Write out the text lines of every item below again, keeping each line unchanged, and leave the pictures out of your answer.

══ TASK INPUTS

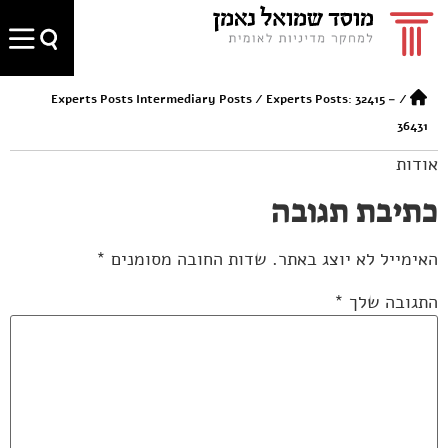
Experts Posts Intermediary Posts
/
Experts Posts: 32415 –
/
36431
אודות
כתיבת תגובה
האימייל לא יוצג באתר.
שדות החובה מסומנים
*
התגובה שלך
*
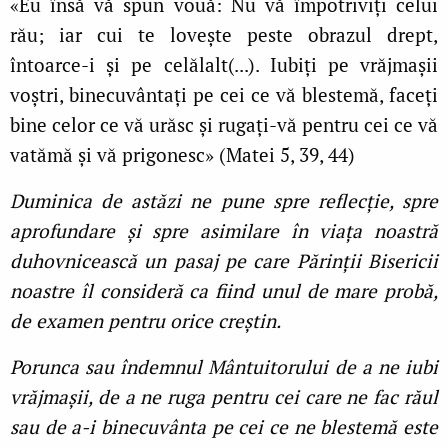
«Eu însă vă spun vouă: Nu vă împotriviți celui
rău; iar cui te lovește peste obrazul drept,
întoarce-i și pe celălalt(...). Iubiți pe vrăjmașii
voștri, binecuvântați pe cei ce vă blestemă, faceți
bine celor ce vă urăsc și rugați-vă pentru cei ce vă
vatămă și vă prigonesc» (Matei 5, 39, 44)
Duminica de astăzi ne pune spre reflecție, spre
aprofundare și spre asimilare în viața noastră
duhovnicească un pasaj pe care Părinții Bisericii
noastre îl consideră ca fiind unul de mare probă,
de examen pentru orice creștin.
Porunca sau îndemnul Mântuitorului de a ne iubi
vrăjmașii, de a ne ruga pentru cei care ne fac răul
sau de a-i binecuvânta pe cei ce ne blestemă este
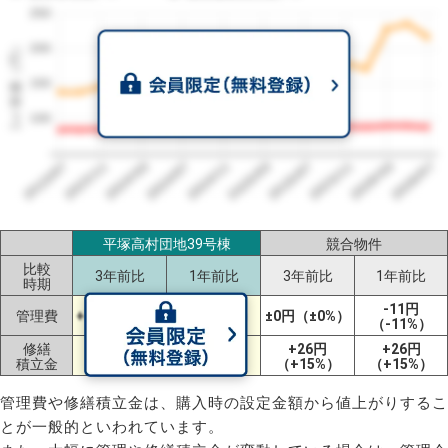
250
1㎡単価（円）
200
150
100
2023/07
2026/07
2026/03
2025/11
2025/07
2025/03
2024/11
2024/07
2024/03
2023/11
平塚高村団地39号棟
競合物件
比較
3年前比
1年前比
3年前比
1年前比
時期
-11円
管理費
+3円（+4%）
-2円（-2%）
±0円（±0%）
（-11%）
修繕
+79円
+45円
+26円
+26円
積立金
（+57%）
（+26%）
（+15%）
（+15%）
管理費や修繕積立金は、購入時の設定金額から値上がりするこ
とが一般的といわれています。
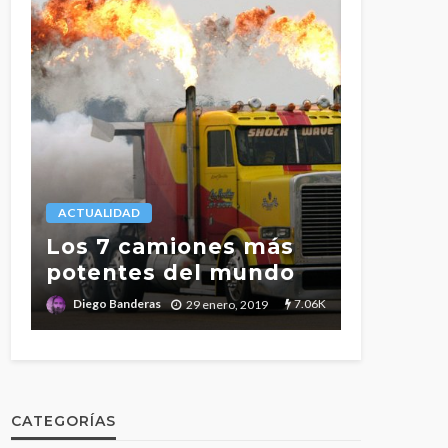
LEGISLACIÓN
ACTUALIDAD
l
Tiempo
s
Los 7 camiones más
conduc
potentes del mundo
descan
.7K
7.06K
Diego Banderas
Diego Band
29 enero, 2019
CATEGORÍAS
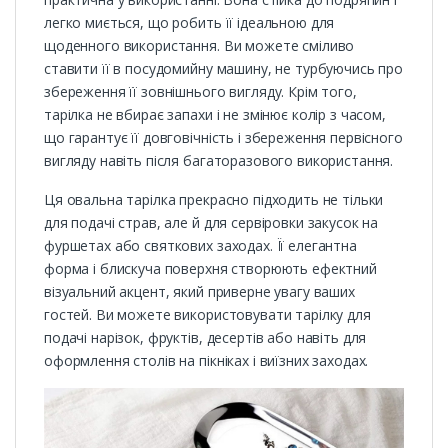
легко миється, що робить її ідеальною для
щоденного використання. Ви можете сміливо
ставити її в посудомийну машину, не турбуючись про
збереження її зовнішнього вигляду. Крім того,
тарілка не вбирає запахи і не змінює колір з часом,
що гарантує її довговічність і збереження первісного
вигляду навіть після багаторазового використання.
Ця овальна тарілка прекрасно підходить не тільки
для подачі страв, але й для сервіровки закусок на
фуршетах або святкових заходах. Її елегантна
форма і блискуча поверхня створюють ефектний
візуальний акцент, який приверне увагу ваших
гостей. Ви можете використовувати тарілку для
подачі нарізок, фруктів, десертів або навіть для
оформлення столів на пікніках і виїзних заходах.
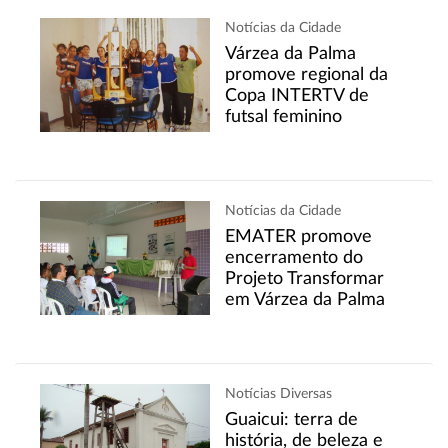
Notícias da Cidade
Várzea da Palma
promove regional da
Copa INTERTV de
futsal feminino
Notícias da Cidade
EMATER promove
encerramento do
Projeto Transformar
em Várzea da Palma
Notícias Diversas
Guaicui: terra de
história, de beleza e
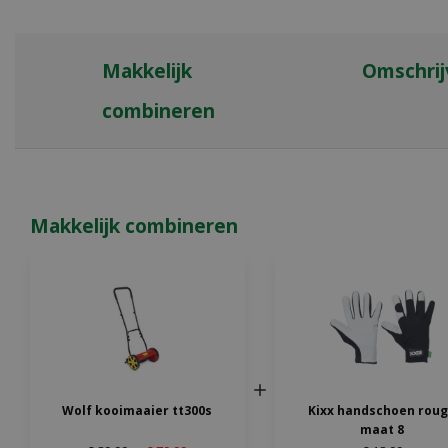
Makkelijk
Omschrij
combineren
Makkelijk combineren
Wolf kooimaaier tt300s
Kixx handschoen rou
maat 8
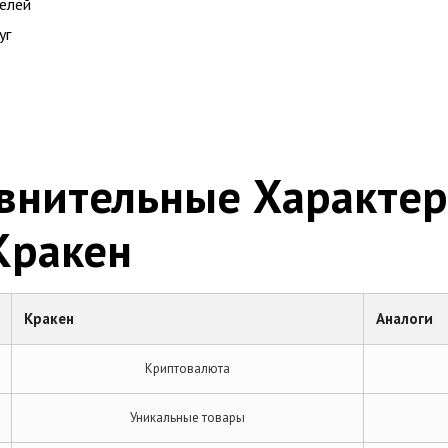
елей
уг
авнительные Характе
Кракен
Кракен
Аналоги
Криптовалюта
Уникальные товары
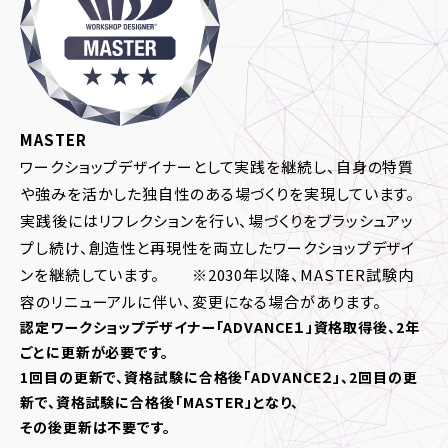
MASTER
ワークショップデザイナーとして実践を継続し、自身の特質
や強みを活かした独自性のある場づくりを実現しています。
実践後にはリフレクションを行い、場づくりをブラッシュアッ
プし続け、創造性と再現性を両立したワークショップデザイ
ンを継続しています。 ※2030年以降、MASTER試験内
容のリニューアルに伴い、変更になる場合があります。
認定ワークショップデザイナー「ADVANCE１」資格取得後、2年
ごとに更新が必要です。
1回目の更新で、資格試験に合格後「ADVANCE２」、2回目の更
新で、資格試験に合格後「MASTER」となり、
その後更新は不要です。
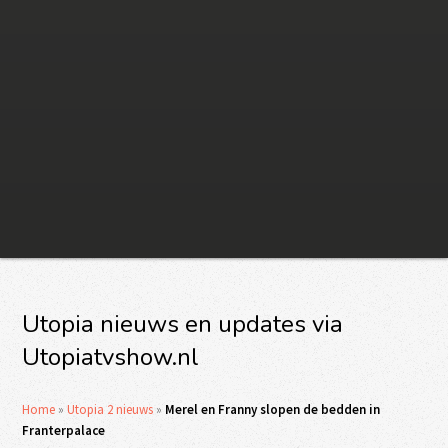
Utopia nieuws en updates via
Utopiatvshow.nl
Home
»
Utopia 2 nieuws
»
Merel en Franny slopen de bedden in
Franterpalace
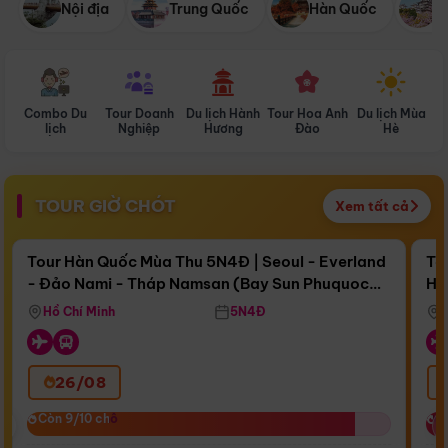
Nội địa
Trung Quốc
Hàn Quốc
N
Combo Du
Tour Doanh
Du lịch Hành
Tour Hoa Anh
Du lịch Mùa
D
lịch
Nghiệp
Hương
Đào
Hè
TOUR GIỜ CHÓT
Xem tất cả
Điểm nổi bật
Còn
17 ngày 08:40:47
Cò
Tour Hàn Quốc Mùa Thu 5N4Đ | Seoul - Everland
To
- Đảo Nami - Tháp Namsan (Bay Sun Phuquoc
Hò
Bay Sun Phuquoc Airways
Tặ
Airways)
Aq
Hồ Chí Minh
5N4Đ
26/08
‹
Còn 9/10 chỗ
Còn 9/10 chỗ
C
C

════

RESULT OF THE EXERCISE:
Experts Posts Intermediary Posts
/
Experts Posts: 32415 –
/
36431
אודות
כתיבת תגובה
האימייל לא יוצג באתר.
שדות החובה מסומנים
*
התגובה שלך
*
«Eu însă vă spun vouă: Nu vă împotriviți celui
rău; iar cui te lovește peste obrazul drept,
întoarce-i și pe celălalt(...). Iubiți pe vrăjmașii
voștri, binecuvântați pe cei ce vă blestemă, faceți
bine celor ce vă urăsc și rugați-vă pentru cei ce vă
vatămă și vă prigonesc» (Matei 5, 39, 44)
Duminica de astăzi ne pune spre reflecție, spre
aprofundare și spre asimilare în viața noastră
duhovnicească un pasaj pe care Părinții Bisericii
noastre îl consideră ca fiind unul de mare probă,
de examen pentru orice creștin.
Porunca sau îndemnul Mântuitorului de a ne iubi
vrăjmașii, de a ne ruga pentru cei care ne fac răul
sau de a-i binecuvânta pe cei ce ne blestemă este
250
1㎡単価（円）
200
150
100
2023/07
2026/07
2026/03
2025/11
2025/07
2025/03
2024/11
2024/07
2024/03
2023/11
平塚高村団地39号棟
競合物件
比較
3年前比
1年前比
3年前比
1年前比
時期
-11円
管理費
+3円（+4%）
-2円（-2%）
±0円（±0%）
（-11%）
修繕
+79円
+45円
+26円
+26円
積立金
（+57%）
（+26%）
（+15%）
（+15%）
管理費や修繕積立金は、購入時の設定金額から値上がりするこ
とが一般的といわれています。
LEGISLACIÓN
ACTUALIDAD
l
Tiempo
s
Los 7 camiones más
conduc
potentes del mundo
descan
.7K
7.06K
Diego Banderas
Diego Band
29 enero, 2019
CATEGORÍAS
легко миється, що робить її ідеальною для
щоденного використання. Ви можете сміливо
ставити її в посудомийну машину, не турбуючись про
збереження її зовнішнього вигляду. Крім того,
тарілка не вбирає запахи і не змінює колір з часом,
що гарантує її довговічність і збереження первісного
вигляду навіть після багаторазового використання.
Ця овальна тарілка прекрасно підходить не тільки
для подачі страв, але й для сервіровки закусок на
фуршетах або святкових заходах. Її елегантна
форма і блискуча поверхня створюють ефектний
візуальний акцент, який приверне увагу ваших
гостей. Ви можете використовувати тарілку для
подачі нарізок, фруктів, десертів або навіть для
оформлення столів на пікніках і виїзних заходах.
Notícias da Cidade
Várzea da Palma
promove regional da
Copa INTERTV de
futsal feminino
Notícias da Cidade
EMATER promove
encerramento do
Projeto Transformar
em Várzea da Palma
Notícias Diversas
Guaicui: terra de
história, de beleza e
Makkelijk
Omschrij
combineren
Makkelijk combineren
Wolf kooimaaier tt300s
Kixx handschoen rou
maat 8
елей
уг
авнительные Характе
Кракен
Кракен
Аналоги
Криптовалюта
Уникальные товары
MASTER
ワークショップデザイナーとして実践を継続し、自身の特質
や強みを活かした独自性のある場づくりを実現しています。
実践後にはリフレクションを行い、場づくりをブラッシュアッ
プし続け、創造性と再現性を両立したワークショップデザイ
ンを継続しています。 ※2030年以降、MASTER試験内
容のリニューアルに伴い、変更になる場合があります。
認定ワークショップデザイナー「ADVANCE１」資格取得後、2年
ごとに更新が必要です。
1回目の更新で、資格試験に合格後「ADVANCE２」、2回目の更
新で、資格試験に合格後「MASTER」となり、
その後更新は不要です。
Utopia nieuws en updates via
Utopiatvshow.nl
Home
»
Utopia 2 nieuws
»
Merel en Franny slopen de bedden in
Franterpalace
Nội địa
Trung Quốc
Hàn Quốc
N
Combo Du
Tour Doanh
Du lịch Hành
Tour Hoa Anh
Du lịch Mùa
D
lịch
Nghiệp
Hương
Đào
Hè
TOUR GIỜ CHÓT
Xem tất cả
Điểm nổi bật
Còn
17 ngày 08:40:47
Cò
Tour Hàn Quốc Mùa Thu 5N4Đ | Seoul - Everland
To
- Đảo Nami - Tháp Namsan (Bay Sun Phuquoc
Hò
Bay Sun Phuquoc Airways
Tặ
Airways)
Aq
Hồ Chí Minh
5N4Đ
26/08
‹
Còn 9/10 chỗ
Còn 9/10 chỗ
C
C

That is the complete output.